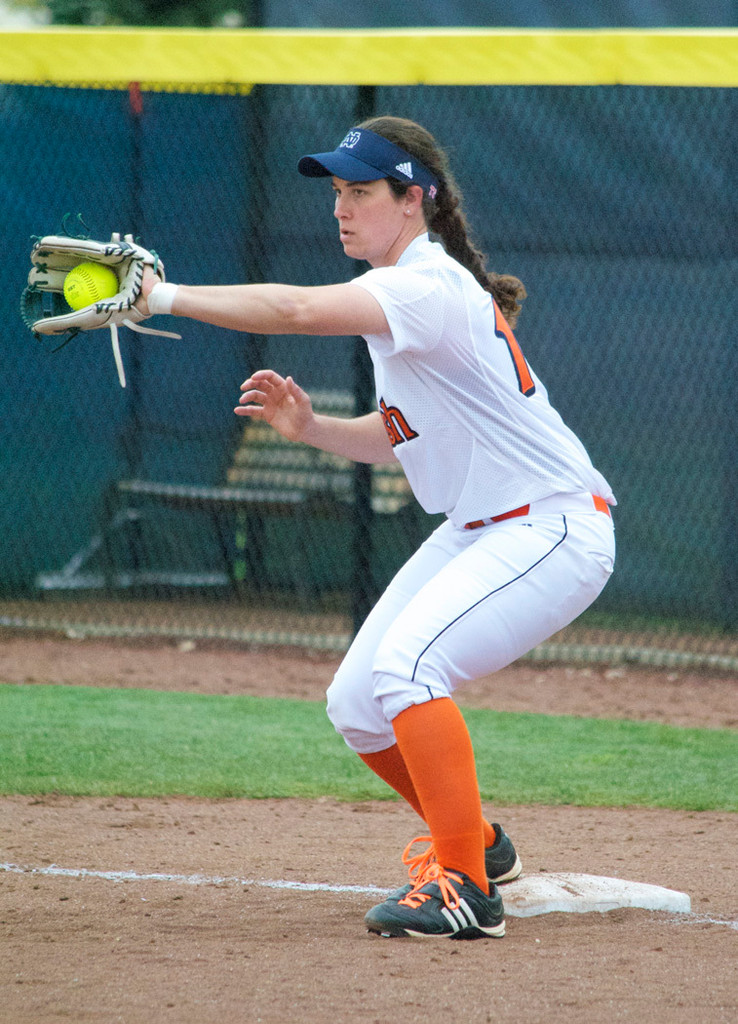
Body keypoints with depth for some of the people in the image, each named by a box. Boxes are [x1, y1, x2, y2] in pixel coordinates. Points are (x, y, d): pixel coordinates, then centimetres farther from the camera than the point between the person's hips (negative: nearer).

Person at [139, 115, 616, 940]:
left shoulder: (430, 287, -23)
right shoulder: (401, 292, 9)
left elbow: (298, 310, -36)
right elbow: (401, 434, 16)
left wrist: (165, 297, -33)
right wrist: (311, 427, 0)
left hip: (553, 531, -10)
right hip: (474, 531, 10)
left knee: (407, 663, -28)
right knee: (356, 706, 6)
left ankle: (465, 886, -18)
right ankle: (475, 842, 29)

## What to do
In the data above, find the line containing "left wrist: (165, 297, -33)", then copy it and every later line exactly.

## Answer below
left wrist: (165, 297, -33)
right wrist: (311, 427, 0)
left hip: (553, 531, -10)
right hip: (474, 531, 10)
left knee: (407, 663, -28)
right knee: (356, 706, 6)
left ankle: (465, 886, -18)
right ankle: (475, 842, 29)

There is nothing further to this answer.